PRESUMPTION AGAINST PRE-EMPTION

Both a federal district court and a panel of the 9th U.S. Circuit Court of Appeals at San Francisco upheld the Arizona law. The 9th Circuit held last year that regulating the employment of unauthorized aliens was within a state’s historic police power, and that there was a presumption against federal pre-emption without clear intent by Congress. Nor did Congress pre-empt the state law’s requirement that employers participate in E-Verify.

The Arizona measure reflects a wave of state and local action to address immigration, with more than 222 laws enacted and 131 resolutions adopted in 2009, according to the National Conference of State Legislatures. In the first half of 2010, 191 laws and 128 resolutions passed.

Arizona relies on a 1976 Supreme Court decision, De Canas v. Bica, which upheld a California law prohibiting the employment of unauthorized aliens against a pre-emption challenge. That ruling was not disturbed by the 1986 federal immigration law, the state contends. And Arizona’s sanctions on business licenses fall squarely within IRCA’s savings clause for state licensing laws, the state says.

“Even though there are federal laws in this area now, we do have state interests here,” says Mary R. O’Grady, Arizona’s solicitor general.

O’Grady rejects arguments from the law’s opponents that IRCA’s reference to licensing was meant to cover only state licenses that condition permission to engage in a business on a record of compliance with federal law, such as state farm labor contracting.

“Our definition falls within the ordinary meaning of license,” she says. “Congress didn’t limit it.”

O’Grady also responds to opponents’ arguments that the Arizona law fails to include safeguards to protect workers from employment discrimination. “Our law didn’t include an additional remedy, but all those fed eral protections are still in place,” O’Grady says.

ACTION IN MARICOPA

While the case before the high court is a facial challenge to the law, the handful of enforcement actions brought since it went into effect on Jan. 1, 2008, illuminate the debate.

Three cases have been filed, all in Maricopa County—home to Phoenix and Scottsdale.
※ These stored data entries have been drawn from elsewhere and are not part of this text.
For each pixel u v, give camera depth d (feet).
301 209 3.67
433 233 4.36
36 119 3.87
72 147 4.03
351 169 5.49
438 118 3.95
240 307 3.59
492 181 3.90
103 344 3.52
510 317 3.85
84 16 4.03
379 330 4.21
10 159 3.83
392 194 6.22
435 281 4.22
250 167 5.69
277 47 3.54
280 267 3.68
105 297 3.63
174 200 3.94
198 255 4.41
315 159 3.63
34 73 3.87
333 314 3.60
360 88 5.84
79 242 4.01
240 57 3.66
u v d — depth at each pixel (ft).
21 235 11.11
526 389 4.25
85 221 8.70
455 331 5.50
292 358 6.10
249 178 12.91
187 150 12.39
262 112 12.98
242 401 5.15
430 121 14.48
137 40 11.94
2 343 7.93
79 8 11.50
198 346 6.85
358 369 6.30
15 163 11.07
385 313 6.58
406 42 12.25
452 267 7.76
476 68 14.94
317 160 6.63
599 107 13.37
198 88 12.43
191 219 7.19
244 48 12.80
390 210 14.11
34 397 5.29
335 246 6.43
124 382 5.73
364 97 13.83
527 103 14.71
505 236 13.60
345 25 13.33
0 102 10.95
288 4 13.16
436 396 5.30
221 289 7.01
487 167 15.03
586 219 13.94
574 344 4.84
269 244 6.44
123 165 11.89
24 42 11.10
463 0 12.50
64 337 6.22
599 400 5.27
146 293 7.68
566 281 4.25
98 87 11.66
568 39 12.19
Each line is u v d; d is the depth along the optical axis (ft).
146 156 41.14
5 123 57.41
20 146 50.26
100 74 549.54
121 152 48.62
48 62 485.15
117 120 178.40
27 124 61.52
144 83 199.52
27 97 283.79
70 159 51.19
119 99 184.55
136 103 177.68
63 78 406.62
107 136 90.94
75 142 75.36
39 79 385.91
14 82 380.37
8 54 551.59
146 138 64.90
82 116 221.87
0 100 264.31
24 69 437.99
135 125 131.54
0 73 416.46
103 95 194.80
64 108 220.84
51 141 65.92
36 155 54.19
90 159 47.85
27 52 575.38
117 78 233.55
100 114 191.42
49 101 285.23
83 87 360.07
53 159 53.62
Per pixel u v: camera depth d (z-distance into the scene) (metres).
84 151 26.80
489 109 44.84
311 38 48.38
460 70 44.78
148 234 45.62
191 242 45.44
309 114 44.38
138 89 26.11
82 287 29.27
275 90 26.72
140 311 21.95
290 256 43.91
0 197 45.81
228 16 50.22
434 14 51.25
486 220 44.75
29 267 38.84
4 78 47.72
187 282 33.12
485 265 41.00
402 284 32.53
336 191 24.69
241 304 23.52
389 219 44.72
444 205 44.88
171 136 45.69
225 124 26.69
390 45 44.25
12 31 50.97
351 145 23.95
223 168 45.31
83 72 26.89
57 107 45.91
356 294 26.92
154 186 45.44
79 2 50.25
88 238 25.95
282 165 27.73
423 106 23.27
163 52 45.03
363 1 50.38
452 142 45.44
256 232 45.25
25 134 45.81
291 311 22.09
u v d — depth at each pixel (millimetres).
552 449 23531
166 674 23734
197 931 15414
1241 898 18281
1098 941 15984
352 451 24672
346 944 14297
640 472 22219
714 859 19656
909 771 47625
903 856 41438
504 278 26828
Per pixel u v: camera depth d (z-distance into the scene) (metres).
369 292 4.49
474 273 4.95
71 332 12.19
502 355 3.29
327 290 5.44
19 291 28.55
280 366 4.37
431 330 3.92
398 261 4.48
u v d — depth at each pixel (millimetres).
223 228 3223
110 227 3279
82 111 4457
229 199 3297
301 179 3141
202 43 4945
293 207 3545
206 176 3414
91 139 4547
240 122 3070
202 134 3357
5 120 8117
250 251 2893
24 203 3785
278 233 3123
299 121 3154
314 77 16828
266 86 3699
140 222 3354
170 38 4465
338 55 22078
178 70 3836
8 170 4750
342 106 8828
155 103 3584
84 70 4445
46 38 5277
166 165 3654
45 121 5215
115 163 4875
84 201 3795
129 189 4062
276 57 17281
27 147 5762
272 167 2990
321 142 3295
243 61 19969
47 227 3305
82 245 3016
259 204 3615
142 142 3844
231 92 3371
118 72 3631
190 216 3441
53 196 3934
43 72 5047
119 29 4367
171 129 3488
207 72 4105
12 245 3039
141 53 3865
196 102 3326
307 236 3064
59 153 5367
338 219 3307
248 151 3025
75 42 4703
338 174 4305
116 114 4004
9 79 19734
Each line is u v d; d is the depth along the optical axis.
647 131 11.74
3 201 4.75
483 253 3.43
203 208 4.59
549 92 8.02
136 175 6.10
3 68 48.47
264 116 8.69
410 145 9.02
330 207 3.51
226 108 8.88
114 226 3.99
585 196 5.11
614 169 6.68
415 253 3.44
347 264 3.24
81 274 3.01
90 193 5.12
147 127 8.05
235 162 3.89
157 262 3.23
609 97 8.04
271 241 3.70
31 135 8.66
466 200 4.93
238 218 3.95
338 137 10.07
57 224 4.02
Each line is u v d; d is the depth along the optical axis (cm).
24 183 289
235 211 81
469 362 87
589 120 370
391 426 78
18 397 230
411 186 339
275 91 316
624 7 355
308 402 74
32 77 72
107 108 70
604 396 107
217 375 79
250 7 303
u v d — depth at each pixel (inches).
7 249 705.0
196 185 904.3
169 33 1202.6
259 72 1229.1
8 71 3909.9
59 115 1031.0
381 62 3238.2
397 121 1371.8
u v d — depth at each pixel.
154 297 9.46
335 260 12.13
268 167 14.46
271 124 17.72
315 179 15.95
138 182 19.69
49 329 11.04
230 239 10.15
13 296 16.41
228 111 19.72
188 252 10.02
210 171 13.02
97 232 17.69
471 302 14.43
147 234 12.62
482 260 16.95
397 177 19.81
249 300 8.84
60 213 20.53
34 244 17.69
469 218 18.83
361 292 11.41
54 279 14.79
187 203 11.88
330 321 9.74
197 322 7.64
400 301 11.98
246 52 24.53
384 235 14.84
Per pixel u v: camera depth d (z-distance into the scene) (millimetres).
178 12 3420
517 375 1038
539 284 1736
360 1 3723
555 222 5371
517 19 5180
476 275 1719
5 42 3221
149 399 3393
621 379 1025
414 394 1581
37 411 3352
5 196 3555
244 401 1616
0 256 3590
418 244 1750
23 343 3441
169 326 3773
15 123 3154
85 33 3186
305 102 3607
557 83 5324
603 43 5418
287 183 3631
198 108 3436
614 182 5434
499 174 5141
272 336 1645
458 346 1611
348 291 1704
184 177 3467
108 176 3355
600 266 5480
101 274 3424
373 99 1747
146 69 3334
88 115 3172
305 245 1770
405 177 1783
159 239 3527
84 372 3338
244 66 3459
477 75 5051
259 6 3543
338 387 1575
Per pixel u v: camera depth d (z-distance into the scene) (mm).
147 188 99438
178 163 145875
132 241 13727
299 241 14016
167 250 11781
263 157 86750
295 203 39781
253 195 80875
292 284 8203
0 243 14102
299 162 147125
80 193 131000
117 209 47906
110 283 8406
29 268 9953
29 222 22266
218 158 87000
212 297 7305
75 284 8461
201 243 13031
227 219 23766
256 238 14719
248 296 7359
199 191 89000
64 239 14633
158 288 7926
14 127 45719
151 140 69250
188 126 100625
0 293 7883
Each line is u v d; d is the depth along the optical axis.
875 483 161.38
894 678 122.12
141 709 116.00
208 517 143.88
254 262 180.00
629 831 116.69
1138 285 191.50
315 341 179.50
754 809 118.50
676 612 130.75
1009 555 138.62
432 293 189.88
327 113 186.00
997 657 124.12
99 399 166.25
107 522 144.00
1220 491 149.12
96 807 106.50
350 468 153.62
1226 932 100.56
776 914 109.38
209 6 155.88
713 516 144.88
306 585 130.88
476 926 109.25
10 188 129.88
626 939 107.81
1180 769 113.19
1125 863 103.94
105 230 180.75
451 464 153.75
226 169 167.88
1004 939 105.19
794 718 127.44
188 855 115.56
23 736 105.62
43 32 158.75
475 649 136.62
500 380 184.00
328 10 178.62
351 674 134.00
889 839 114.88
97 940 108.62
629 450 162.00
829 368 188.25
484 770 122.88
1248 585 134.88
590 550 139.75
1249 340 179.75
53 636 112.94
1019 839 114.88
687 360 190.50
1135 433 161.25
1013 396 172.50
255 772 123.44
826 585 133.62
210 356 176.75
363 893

In one, a Phoenix sandwich outlet, Danny’s Subway, rehired a worker in 2008 after being informed by federal agents that the employee was not authorized to work. The sandwich chain agreed to a settlement in which it closed that location on Easter and Thanksgiving Day this year.

The two other cases focus on Maricopa County Sheriff Joseph M. Arpaio, known for his tough immigration enforcement. Arpaio conducts investigations for unauthorized aliens at workplaces, citing the need to combat identity theft and other laws. A raid at a Phoenix water park turned up 10 unauthorized aliens. The Maricopa County Attorney’s Office then built a case against the employer over the repeated hiring of one such undocumented worker. The water park’s parent company settled the case last year, although the park had shut down by that time for unrelated reasons.

In the only pending case, a January 2009 raid led by Arpaio at the Scottsdale Art Factory, a furniture manufacturer and showroom, turned up an undocumented Mexican national who voluntarily returned to Mexico. The man came back, and the business allegedly sought to evade the law by hiring him as an independent contractor. County attorneys are seeking to suspend the company’s license for 10 days and impose other sanctions under the state immigration law.

Julie A. Pace, a Phoenix lawyer who represents the Scottsdale Art Factory, says the defendants deny breaking the law.

But Peter Spaw, the deputy Maricopa County attorney who is overseeing the case, says he believes the Arizona employer-sanctions law will ultimately provide a deterrent effect.

“We’re just deciding that if you knowingly or intentionally employ unauthorized aliens, then you’re not going to be able to do business in the state of Arizona,” Spaw says.